What you have to do: Your output should be the entries below, from the first line up to and including the line with "right wrist: (56, 117)", reproduced exactly and with no other lines.

Task material:

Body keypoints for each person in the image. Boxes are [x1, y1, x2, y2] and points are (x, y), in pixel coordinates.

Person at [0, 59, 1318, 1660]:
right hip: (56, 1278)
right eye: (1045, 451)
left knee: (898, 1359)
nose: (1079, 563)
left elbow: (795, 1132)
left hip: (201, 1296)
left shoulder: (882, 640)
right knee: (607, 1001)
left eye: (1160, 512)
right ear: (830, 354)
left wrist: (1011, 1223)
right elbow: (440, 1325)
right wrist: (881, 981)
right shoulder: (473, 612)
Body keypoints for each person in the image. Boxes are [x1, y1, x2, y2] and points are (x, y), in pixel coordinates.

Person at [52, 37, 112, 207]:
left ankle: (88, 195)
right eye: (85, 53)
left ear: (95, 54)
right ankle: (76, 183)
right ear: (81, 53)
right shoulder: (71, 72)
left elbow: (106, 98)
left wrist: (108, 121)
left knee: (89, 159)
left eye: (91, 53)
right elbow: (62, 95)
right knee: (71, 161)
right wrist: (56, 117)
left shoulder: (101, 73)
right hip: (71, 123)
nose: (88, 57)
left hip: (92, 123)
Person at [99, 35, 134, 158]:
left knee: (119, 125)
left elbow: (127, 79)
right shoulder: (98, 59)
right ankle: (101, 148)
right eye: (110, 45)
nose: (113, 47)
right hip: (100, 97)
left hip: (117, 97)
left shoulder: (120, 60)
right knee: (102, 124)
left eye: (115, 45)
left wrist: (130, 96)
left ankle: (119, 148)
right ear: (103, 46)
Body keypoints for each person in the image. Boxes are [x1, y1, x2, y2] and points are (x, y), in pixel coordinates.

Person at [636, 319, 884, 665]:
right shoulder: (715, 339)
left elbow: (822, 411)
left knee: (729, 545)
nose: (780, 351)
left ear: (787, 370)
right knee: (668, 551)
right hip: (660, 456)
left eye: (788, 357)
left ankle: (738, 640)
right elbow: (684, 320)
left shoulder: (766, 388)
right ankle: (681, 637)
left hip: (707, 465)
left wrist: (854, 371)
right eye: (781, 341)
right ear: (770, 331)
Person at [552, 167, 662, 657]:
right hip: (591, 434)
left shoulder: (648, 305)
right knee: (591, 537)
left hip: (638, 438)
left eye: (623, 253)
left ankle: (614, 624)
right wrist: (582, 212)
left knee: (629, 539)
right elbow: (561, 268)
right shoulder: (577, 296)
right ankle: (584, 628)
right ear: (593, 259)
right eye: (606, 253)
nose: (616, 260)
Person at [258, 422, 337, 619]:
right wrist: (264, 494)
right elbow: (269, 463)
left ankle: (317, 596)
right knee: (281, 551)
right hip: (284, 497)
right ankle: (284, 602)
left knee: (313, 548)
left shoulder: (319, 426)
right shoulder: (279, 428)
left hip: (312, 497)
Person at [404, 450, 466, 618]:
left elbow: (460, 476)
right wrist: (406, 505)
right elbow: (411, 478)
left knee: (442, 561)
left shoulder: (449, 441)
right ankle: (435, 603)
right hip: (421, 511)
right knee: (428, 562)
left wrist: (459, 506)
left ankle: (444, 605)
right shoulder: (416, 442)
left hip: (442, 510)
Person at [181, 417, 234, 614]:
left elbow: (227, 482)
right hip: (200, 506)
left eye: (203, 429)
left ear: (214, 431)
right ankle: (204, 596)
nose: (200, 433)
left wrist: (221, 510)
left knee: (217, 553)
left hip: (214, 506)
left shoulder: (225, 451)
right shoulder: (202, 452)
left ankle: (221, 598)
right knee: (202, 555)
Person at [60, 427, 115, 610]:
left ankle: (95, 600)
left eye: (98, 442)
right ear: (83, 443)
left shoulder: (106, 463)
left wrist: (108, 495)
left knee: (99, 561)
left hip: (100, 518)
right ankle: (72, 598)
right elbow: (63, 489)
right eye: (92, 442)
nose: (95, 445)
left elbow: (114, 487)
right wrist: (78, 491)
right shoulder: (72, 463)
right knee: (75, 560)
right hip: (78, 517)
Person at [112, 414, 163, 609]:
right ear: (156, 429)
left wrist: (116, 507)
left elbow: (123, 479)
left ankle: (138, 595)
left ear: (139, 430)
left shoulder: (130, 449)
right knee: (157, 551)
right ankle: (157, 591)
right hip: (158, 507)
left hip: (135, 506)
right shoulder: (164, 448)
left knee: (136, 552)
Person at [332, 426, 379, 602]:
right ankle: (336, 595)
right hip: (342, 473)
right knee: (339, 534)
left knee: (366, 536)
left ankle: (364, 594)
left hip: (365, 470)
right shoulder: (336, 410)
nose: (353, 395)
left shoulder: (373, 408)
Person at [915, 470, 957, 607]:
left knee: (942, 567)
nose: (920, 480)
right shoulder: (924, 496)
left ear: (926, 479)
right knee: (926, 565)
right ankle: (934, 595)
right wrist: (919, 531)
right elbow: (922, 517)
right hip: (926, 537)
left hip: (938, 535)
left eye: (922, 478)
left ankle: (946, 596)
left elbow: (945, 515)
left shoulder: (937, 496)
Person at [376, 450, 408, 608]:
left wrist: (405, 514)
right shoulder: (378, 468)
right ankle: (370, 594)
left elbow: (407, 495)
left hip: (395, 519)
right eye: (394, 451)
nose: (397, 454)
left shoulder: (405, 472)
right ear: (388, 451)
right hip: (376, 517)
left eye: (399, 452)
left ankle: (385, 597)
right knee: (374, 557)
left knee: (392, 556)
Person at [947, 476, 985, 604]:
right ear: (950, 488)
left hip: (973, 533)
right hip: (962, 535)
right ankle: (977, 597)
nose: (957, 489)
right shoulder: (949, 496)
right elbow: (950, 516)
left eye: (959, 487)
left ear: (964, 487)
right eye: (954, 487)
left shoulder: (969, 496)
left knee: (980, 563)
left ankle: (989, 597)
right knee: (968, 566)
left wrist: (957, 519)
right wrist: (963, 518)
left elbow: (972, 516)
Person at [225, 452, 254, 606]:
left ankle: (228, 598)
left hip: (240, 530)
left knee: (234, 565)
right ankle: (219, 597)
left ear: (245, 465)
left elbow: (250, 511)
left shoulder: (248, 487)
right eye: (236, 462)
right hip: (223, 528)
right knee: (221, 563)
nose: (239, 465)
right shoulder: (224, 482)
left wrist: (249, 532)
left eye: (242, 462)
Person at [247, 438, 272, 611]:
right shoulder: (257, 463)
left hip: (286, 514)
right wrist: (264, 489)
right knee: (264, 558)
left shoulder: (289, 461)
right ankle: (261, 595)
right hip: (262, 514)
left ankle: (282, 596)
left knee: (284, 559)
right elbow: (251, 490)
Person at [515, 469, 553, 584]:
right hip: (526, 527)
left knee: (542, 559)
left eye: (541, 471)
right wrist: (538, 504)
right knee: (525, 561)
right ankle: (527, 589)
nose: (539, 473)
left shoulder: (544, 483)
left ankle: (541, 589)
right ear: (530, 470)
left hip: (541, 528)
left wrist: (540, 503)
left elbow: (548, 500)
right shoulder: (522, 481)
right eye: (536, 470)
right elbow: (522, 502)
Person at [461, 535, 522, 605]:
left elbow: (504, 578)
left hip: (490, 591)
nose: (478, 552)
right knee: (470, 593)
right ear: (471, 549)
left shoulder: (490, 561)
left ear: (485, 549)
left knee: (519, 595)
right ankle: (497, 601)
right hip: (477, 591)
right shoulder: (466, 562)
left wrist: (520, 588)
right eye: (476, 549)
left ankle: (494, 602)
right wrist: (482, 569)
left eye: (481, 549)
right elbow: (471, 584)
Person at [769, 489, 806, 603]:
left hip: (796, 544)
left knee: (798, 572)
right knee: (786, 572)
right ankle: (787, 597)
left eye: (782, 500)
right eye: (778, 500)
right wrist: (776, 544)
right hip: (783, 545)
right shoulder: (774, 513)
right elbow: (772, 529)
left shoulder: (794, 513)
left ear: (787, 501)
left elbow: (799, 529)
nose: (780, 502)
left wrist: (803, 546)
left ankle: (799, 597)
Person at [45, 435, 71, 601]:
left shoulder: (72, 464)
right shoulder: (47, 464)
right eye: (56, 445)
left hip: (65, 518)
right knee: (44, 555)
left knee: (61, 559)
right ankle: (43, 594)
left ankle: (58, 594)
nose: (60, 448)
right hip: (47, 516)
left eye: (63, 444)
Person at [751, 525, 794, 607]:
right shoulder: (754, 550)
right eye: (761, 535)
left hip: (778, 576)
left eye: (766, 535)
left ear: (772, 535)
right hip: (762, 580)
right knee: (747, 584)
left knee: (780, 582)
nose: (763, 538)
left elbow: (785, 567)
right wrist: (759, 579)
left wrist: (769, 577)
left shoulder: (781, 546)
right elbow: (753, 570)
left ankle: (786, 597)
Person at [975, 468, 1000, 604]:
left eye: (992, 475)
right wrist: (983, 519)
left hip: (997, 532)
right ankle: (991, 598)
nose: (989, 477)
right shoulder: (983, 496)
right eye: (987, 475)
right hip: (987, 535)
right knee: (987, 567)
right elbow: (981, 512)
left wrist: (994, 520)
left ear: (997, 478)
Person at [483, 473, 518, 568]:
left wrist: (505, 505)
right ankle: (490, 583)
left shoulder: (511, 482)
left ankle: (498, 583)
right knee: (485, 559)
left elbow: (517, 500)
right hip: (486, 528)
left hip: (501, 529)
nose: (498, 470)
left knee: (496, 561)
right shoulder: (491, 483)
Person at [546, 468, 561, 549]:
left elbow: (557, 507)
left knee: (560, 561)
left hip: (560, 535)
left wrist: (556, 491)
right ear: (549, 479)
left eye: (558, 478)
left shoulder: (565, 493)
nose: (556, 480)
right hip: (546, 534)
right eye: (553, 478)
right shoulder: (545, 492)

Response to the task:
Body keypoints for each person in the image. Boxes are [x1, y1, x2, y2] and points are (x, y), in pixel coordinates.

Person at [0, 59, 1318, 1660]:
right hip: (56, 1278)
right eye: (1045, 451)
left knee: (898, 1359)
nose: (1079, 563)
left elbow: (795, 1132)
left hip: (201, 1296)
left shoulder: (882, 640)
right knee: (607, 1001)
left eye: (1160, 512)
right ear: (830, 354)
left wrist: (1011, 1223)
right elbow: (440, 1325)
right wrist: (881, 981)
right shoulder: (473, 612)
Body keypoints for each person in the image. Boxes are [x1, y1, x2, y2] and points are (x, y), in pixel coordinates.

Person at [52, 37, 112, 207]:
left ankle: (88, 195)
right eye: (85, 53)
left ear: (95, 54)
right ankle: (76, 183)
right ear: (81, 53)
right shoulder: (71, 72)
left elbow: (106, 98)
left wrist: (108, 121)
left knee: (89, 159)
left eye: (91, 53)
right elbow: (62, 95)
right knee: (71, 161)
right wrist: (56, 117)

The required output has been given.